Akhir 1917, Austria-Hungaria dan Rusia gencatan senjata, tetapi perubahan rezim di Rusia memicu kembali sentimen anti-Yahudi di Eropa. Kekuasaan di berbagai negara kembali ke era liberalisme sebelumnya, dan sentimen anti-Yahudi di masyarakat kembali menguat, tanpa perlindungan terhadap hak-hak Yahudi. Setelah kembali dari Krau ke Praha, Kafka tertular "flu Spanyol." Era lama runtuh, era baru lahir. Demonstrasi dan kerusuhan meletus di Ceko, dan ayah Kafka menutup toko keluarganya.

Ada masa di mana Kafka sangat tertarik belajar bahasa Ibrani, tetapi ini hanya untuk dirinya sendiri, bukan untuk seluruh bangsa Yahudi.
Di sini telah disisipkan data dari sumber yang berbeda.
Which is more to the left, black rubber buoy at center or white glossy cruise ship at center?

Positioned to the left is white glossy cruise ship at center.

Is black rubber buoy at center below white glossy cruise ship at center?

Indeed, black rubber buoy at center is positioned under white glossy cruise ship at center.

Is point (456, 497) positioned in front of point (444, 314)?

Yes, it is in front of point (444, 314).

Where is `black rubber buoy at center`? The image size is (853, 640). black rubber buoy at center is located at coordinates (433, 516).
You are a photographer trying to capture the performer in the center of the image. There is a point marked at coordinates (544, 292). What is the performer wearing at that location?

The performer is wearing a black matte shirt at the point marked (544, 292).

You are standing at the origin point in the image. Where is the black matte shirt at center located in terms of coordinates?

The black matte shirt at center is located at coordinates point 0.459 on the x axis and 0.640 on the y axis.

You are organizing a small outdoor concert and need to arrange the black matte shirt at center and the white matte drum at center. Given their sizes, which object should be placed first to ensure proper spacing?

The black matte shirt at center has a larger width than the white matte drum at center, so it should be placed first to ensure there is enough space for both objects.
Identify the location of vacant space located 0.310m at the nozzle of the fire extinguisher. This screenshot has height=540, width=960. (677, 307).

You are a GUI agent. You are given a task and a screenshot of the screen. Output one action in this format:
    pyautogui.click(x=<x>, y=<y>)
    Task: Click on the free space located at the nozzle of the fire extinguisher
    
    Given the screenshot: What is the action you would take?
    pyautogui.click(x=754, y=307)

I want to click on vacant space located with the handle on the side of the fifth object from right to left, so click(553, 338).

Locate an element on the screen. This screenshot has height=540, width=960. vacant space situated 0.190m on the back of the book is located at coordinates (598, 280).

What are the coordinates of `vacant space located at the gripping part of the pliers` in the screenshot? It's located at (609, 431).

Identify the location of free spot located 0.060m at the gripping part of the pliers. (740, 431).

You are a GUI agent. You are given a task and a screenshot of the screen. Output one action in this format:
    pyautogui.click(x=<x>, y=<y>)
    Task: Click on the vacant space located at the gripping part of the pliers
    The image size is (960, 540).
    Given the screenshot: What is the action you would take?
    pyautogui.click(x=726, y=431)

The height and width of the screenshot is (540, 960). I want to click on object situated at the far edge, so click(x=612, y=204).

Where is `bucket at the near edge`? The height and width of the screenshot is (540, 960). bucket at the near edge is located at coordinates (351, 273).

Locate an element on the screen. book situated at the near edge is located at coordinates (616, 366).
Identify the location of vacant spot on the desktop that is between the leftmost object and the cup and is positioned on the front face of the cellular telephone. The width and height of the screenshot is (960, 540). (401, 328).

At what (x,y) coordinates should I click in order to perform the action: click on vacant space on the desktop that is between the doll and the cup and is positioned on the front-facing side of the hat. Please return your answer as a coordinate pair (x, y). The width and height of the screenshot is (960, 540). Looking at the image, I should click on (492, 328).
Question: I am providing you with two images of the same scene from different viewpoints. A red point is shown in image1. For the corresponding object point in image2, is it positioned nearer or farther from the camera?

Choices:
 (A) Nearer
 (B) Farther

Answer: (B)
Rasa keterasingannya terhadap dunia tetap sama, dan penyakit paru-parunya yang semakin parah semakin membenarkan deskripsi dalam "Metamorphosis": dia merasa menjadi "orang yang tak bisa disentuh" dalam masyarakat.

Dalam surat Kafka kepada Brod, dia sudah menyadari penolakan orang-orang di sekitarnya terhadap orang Yahudi. Era perlindungan hukum bagi Yahudi di Eropa Barat akan segera berakhir—era yang pernah digambarkan Zweig sebagai "Dunia Kemarin," penuh toleransi dan tertib. Setelah perang, Praha yang dipimpin orang Ceko bukan lagi kota yang dikenal Kafka; di bawah demokrasi, manusia saling bertikai, dan ini membuat orang Yahudi merasa semakin tidak aman. Meski begitu, Kafka tetap berpegang pada pandangan kemanusiaan dan setuju dengan pandangan Buber, yaitu merenungkan tanggung jawab Yahudi sendiri.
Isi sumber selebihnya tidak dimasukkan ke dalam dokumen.